#### What needs to be done:
Convert the lines below into a JSON list of strings, one string per line, with blank lines omitted. Leave the pictures out of the answer.
Dataset entries Start Marker
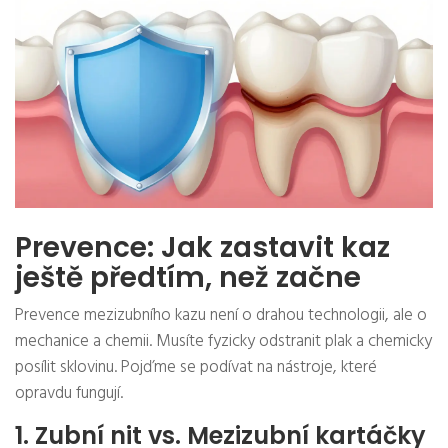
Prevence: Jak zastavit kaz
ještě předtím, než začne
Prevence mezizubního kazu není o drahou technologii, ale o
mechanice a chemii. Musíte fyzicky odstranit plak a chemicky
posílit sklovinu. Pojďme se podívat na nástroje, které
opravdu fungují.
1. Zubní nit vs. Mezizubní kartáčky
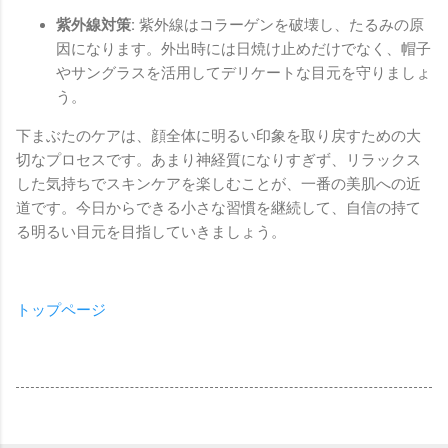
紫外線対策:
紫外線はコラーゲンを破壊し、たるみの原
因になります。外出時には日焼け止めだけでなく、帽子
やサングラスを活用してデリケートな目元を守りましょ
う。
下まぶたのケアは、顔全体に明るい印象を取り戻すための大
切なプロセスです。あまり神経質になりすぎず、リラックス
した気持ちでスキンケアを楽しむことが、一番の美肌への近
道です。今日からできる小さな習慣を継続して、自信の持て
る明るい目元を目指していきましょう。
トップページ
Dataset entries End Marker
#### Finished task:
[
  "Prevence: Jak zastavit kaz",
  "ještě předtím, než začne",
  "Prevence mezizubního kazu není o drahou technologii, ale o",
  "mechanice a chemii. Musíte fyzicky odstranit plak a chemicky",
  "posílit sklovinu. Pojďme se podívat na nástroje, které",
  "opravdu fungují.",
  "1. Zubní nit vs. Mezizubní kartáčky",
  "紫外線対策:",
  "紫外線はコラーゲンを破壊し、たるみの原",
  "因になります。外出時には日焼け止めだけでなく、帽子",
  "やサングラスを活用してデリケートな目元を守りましょ",
  "う。",
  "下まぶたのケアは、顔全体に明るい印象を取り戻すための大",
  "切なプロセスです。あまり神経質になりすぎず、リラックス",
  "した気持ちでスキンケアを楽しむことが、一番の美肌への近",
  "道です。今日からできる小さな習慣を継続して、自信の持て",
  "る明るい目元を目指していきましょう。",
  "トップページ"
]